Tuesday, October 30, 2012

Push for same-sex marriage is led by a minority, says bishop

Bishop Kieran Conry © Mazur/catholicnews.org.ukThe push for gay marriage rights is being driven by politicians who are following their personal agendas rather than the actual demands or expectations of the gay community, Bishop Kieran Conroy of Arundel and Brighton has said.

“Very often” some social policies, such as requiring church-run adoption agencies to consider same-sex couples as potential adoptive parents or proposals to legalize same-sex marriage, “are politically motivated in terms of vote-catching and representation of politicians as standing up for human rights,” he said.

Such proposals are not necessarily coming from the gay community, he said during a briefing with journalists at the Vatican press office. 

Bishop Conry was one of hundreds of bishops attending the world Synod of Bishops on the new evangelization.

People advocating such policies seem to be “some other small group” that is not personally invested in the issue, but rather is motivated by defending human rights in very general, broadly sweeping way, the English bishop said.

Brighton “is regarded as the gay capital of the United Kingdom”, and the bishop said members of the gay community he has spoken to “respect the right of the churches to have their own rules” on issues.

The Equality Act 2006 prohibited discrimination against homosexuals in the provision of goods and services. It required all adoption agencies, including Church-run groups, to not discriminate against and to assess same-sex couples as potential adopters and foster caregivers.

Almost all of the 13 Catholic adoption agencies in Britain were forced to either sever ties with their dioceses or close down because of the laws.

One Catholic adoption agency, which covers three dioceses in northern England, fought the regulations through the courts. However, in 2010, the Charity Commission for England and Wales refused the agency permission to amend its constitution so it could turn away gay and unmarried couples.

Scotland, which has its own legislature, allowed its Catholic adoption agencies a loophole to carry out their work in accordance with church teaching, Ann Widdecombe, a former Conservative Party minister, told US Catholic News Service in 2010.

Bishop Conry said, however, that the agency his diocese helps run went along with the law because it did not want to deny children needed services and “we knew very well that [gay couples requesting to adopt from a Catholic charity] would not be an issue.”

They had seen that when other British dioceses were “virtually forced” to close down their adoption agencies by local authorities rather than be forced to comply with the law, it was the children who paid the price, he said.
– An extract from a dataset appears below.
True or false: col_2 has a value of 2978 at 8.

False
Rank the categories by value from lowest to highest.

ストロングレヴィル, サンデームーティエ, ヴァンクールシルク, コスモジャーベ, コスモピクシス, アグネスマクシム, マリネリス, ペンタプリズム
“We wanted to make sure that the interests of the children in that case were served first” by keeping the agency open, operated and funded by the church. “We simply withdrew the name ‘Catholic’” from the agency’s title, he said.
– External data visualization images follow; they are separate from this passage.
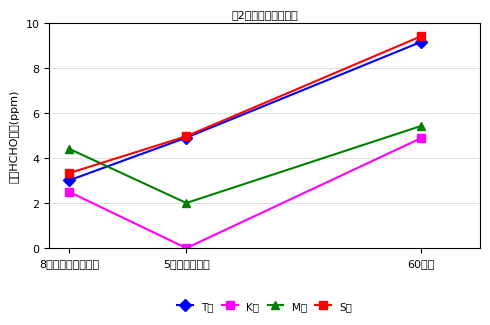

List the labels in order of S宅 value, smallest first.

8時間以上閉め切り, 5分間換気直後, 60分後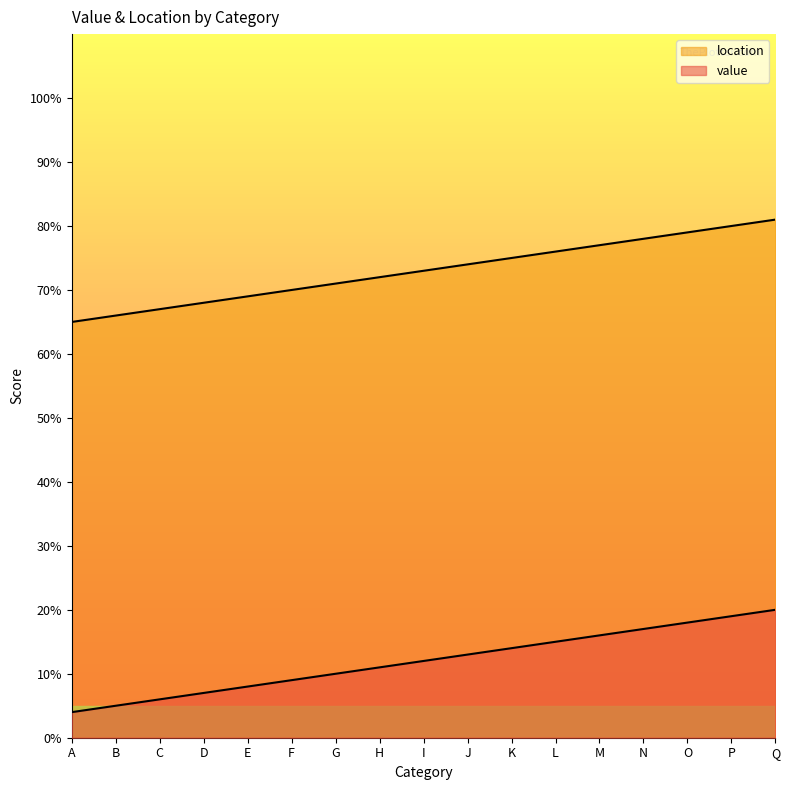

What is the difference between the second highest and minimum values in the location series?

15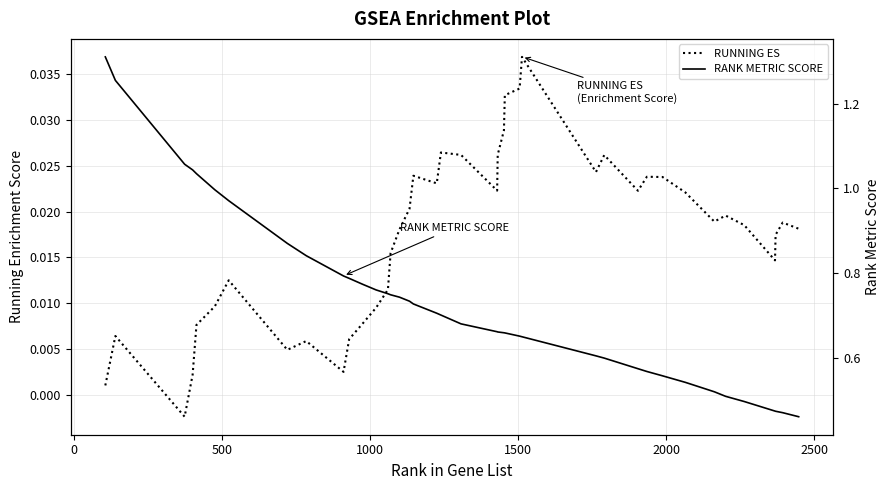

The value of RANK METRIC SCORE at 12 is 1.2. True or false?

False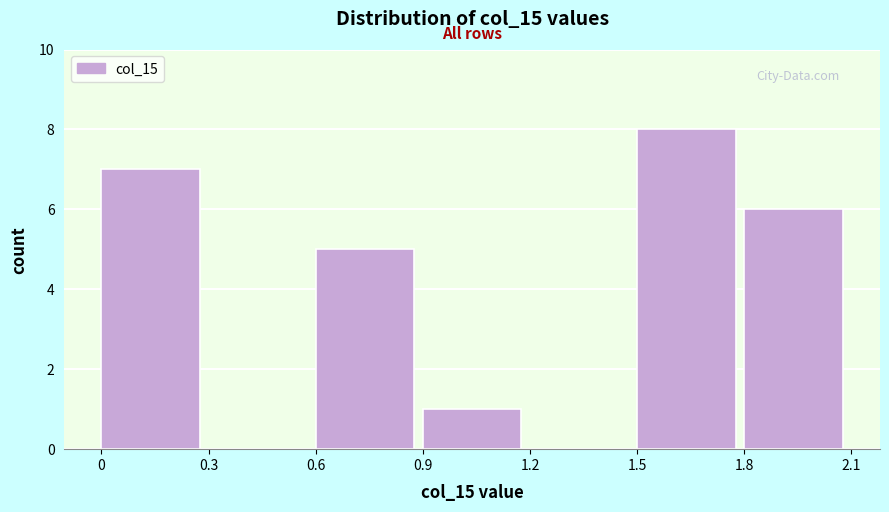

What is the height of the bar covering 0 to 0.3 on the x-axis? The values are not printed on the chart, so give them approximately, as read against the axis.

7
As a result, each year “there are 30 children who are taken out of institutions and put into families,” he said.

Also, since the legislation has been enacted, the diocesan adoption agency “has not had a single request from a gay couple to adopt or foster a child.”

When asked what the agency would do if a same-sex couple did request to adopt or provide foster care, he said, that decision “is not in the hands of a few people” and is always based on what’s best for the child.

“We’re not going to have a public fight that we’re going to lose possibly and come out of it with everyone suffering,” he said. “We work on the principle: you only fight battles you can win.”

Currently, the bishops are fighting British government proposals to redefine marriage to include same-sex couples.

The Bishops’ Conference of England and Wales has said Government assurances that churches would not be compelled to conduct same-sex marriage ceremonies were meaningless because the law could be amended at any time.

Civil partnerships introduced by the government in 2004 already conferred many of the rights of marriage on homosexual couples.

Cardinal Keith O’Brien of St. Andrews and Edinburgh, Scotland, said in March that the drive to legalise gay marriage represented “an attempt to redefine marriage for the whole of society at the behest of a small minority of activists.”